(Saved entries)
###

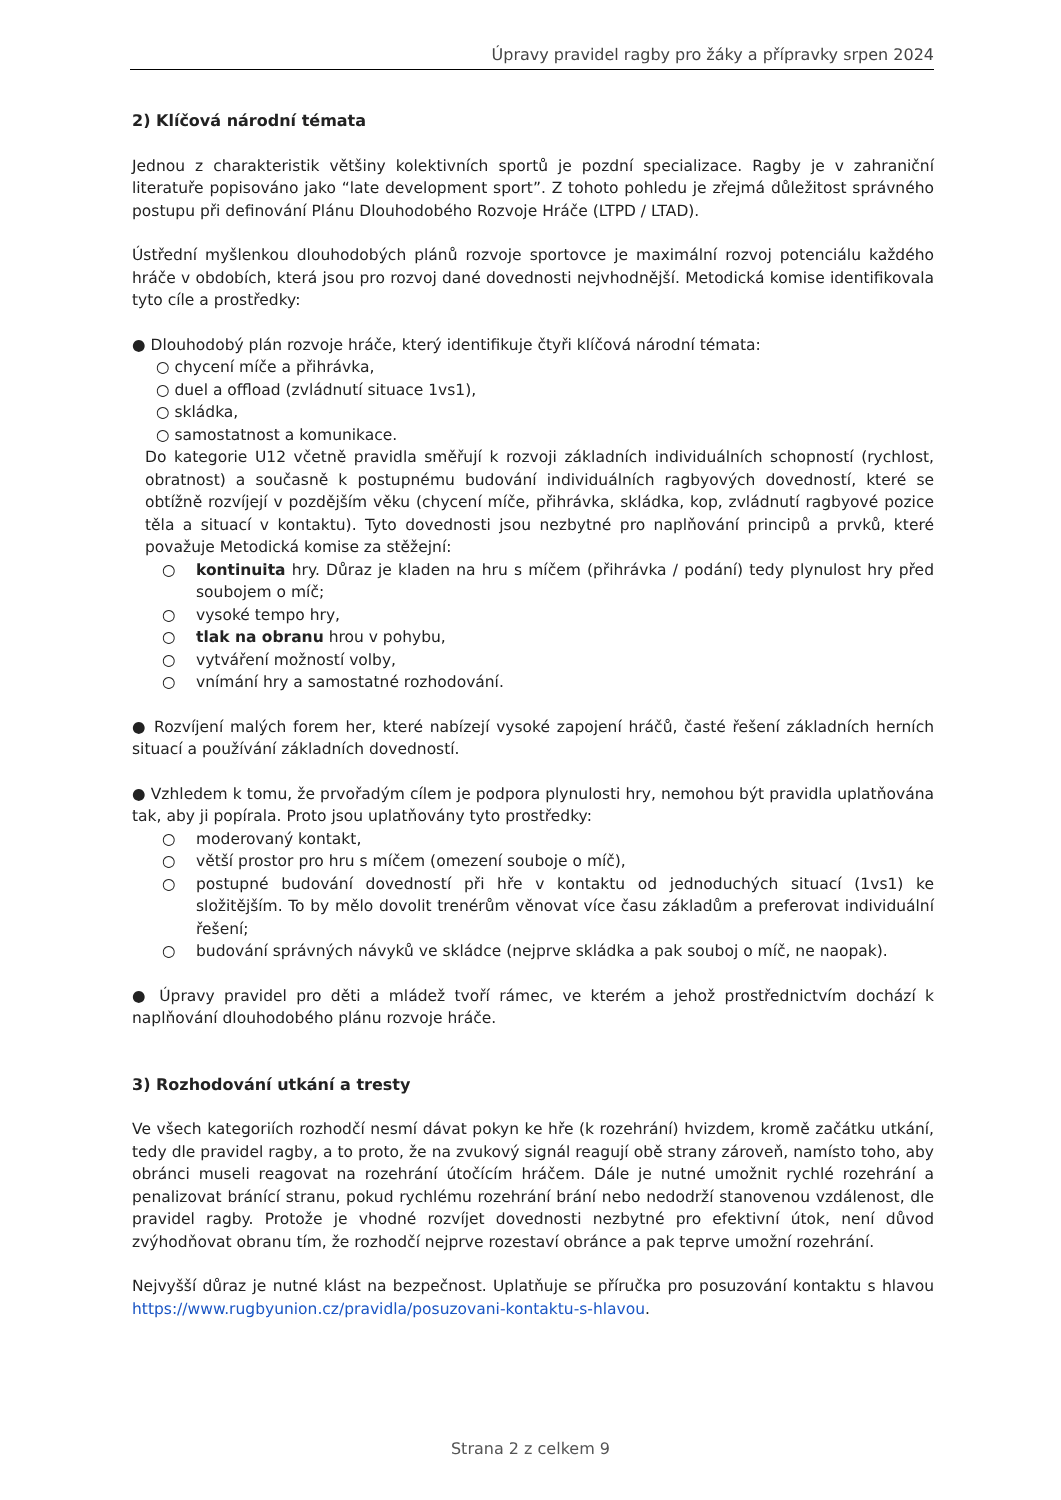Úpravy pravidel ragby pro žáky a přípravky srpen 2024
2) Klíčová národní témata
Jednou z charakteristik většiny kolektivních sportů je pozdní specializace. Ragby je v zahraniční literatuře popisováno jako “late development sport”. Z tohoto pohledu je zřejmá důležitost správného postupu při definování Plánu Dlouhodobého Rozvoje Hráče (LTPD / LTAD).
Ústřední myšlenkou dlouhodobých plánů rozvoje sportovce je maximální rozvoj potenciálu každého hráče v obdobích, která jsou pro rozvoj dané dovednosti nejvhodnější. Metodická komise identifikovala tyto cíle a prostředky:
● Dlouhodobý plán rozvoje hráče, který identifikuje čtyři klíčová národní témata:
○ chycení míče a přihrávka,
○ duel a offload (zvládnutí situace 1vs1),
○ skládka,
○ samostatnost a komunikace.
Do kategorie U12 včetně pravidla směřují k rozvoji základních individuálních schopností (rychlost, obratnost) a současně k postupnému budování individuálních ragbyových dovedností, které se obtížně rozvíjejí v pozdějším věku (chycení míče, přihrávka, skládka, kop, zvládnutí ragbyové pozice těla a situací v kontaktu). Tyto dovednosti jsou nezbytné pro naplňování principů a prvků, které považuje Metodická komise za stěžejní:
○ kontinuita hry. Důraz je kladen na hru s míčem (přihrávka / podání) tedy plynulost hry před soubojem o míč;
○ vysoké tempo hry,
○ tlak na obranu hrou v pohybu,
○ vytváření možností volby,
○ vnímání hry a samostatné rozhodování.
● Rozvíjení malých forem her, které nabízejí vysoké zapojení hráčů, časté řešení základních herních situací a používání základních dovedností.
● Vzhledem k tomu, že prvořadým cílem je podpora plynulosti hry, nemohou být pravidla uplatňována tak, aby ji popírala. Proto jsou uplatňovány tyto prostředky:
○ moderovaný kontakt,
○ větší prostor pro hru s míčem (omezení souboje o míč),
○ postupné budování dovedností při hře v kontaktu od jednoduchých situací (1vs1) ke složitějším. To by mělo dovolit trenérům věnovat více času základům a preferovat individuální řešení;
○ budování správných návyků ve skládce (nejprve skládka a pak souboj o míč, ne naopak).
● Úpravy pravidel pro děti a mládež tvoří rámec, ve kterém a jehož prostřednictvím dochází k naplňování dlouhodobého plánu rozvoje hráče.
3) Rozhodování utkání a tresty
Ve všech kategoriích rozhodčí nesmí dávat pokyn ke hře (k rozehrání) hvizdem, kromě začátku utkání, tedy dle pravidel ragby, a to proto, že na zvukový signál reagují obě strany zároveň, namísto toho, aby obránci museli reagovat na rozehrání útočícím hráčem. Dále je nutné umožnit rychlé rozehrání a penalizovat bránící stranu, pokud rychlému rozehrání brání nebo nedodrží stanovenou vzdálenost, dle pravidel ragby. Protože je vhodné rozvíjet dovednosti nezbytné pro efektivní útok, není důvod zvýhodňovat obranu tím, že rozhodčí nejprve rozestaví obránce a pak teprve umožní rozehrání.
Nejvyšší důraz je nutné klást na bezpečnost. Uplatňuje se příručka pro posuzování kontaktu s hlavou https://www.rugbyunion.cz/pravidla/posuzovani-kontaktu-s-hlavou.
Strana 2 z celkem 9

###

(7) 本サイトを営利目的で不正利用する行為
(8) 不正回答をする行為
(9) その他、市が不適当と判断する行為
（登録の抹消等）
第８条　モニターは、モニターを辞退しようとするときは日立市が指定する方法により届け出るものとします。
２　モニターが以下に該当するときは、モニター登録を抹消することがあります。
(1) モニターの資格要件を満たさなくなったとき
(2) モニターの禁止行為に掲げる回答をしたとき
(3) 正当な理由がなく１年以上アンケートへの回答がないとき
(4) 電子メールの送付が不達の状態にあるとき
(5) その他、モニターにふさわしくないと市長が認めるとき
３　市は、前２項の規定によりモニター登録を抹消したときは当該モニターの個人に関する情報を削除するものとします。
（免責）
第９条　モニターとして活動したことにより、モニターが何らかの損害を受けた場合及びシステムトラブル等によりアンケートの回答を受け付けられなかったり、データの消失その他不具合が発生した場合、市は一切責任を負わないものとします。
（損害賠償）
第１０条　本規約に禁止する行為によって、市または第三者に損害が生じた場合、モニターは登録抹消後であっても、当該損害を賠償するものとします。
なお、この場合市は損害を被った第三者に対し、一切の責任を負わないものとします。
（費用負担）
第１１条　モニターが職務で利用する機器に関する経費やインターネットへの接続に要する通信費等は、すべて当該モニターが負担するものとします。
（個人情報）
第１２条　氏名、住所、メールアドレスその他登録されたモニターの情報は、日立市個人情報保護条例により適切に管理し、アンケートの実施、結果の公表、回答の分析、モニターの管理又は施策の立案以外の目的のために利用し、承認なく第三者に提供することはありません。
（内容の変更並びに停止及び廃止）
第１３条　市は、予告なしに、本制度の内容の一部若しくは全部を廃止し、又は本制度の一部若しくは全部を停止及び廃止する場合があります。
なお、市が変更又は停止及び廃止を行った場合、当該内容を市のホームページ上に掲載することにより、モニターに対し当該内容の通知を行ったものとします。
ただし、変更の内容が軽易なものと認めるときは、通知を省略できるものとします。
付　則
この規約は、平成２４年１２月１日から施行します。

###

**Work task**.
From the data above, output only the lines between the line containing "míč, ne naopak)." and the line containing "Strana 2 z celkem 9", inclusive, exactly as written.

**Answer area**.
○ budování správných návyků ve skládce (nejprve skládka a pak souboj o míč, ne naopak).
● Úpravy pravidel pro děti a mládež tvoří rámec, ve kterém a jehož prostřednictvím dochází k naplňování dlouhodobého plánu rozvoje hráče.
3) Rozhodování utkání a tresty
Ve všech kategoriích rozhodčí nesmí dávat pokyn ke hře (k rozehrání) hvizdem, kromě začátku utkání, tedy dle pravidel ragby, a to proto, že na zvukový signál reagují obě strany zároveň, namísto toho, aby obránci museli reagovat na rozehrání útočícím hráčem. Dále je nutné umožnit rychlé rozehrání a penalizovat bránící stranu, pokud rychlému rozehrání brání nebo nedodrží stanovenou vzdálenost, dle pravidel ragby. Protože je vhodné rozvíjet dovednosti nezbytné pro efektivní útok, není důvod zvýhodňovat obranu tím, že rozhodčí nejprve rozestaví obránce a pak teprve umožní rozehrání.
Nejvyšší důraz je nutné klást na bezpečnost. Uplatňuje se příručka pro posuzování kontaktu s hlavou https://www.rugbyunion.cz/pravidla/posuzovani-kontaktu-s-hlavou.
Strana 2 z celkem 9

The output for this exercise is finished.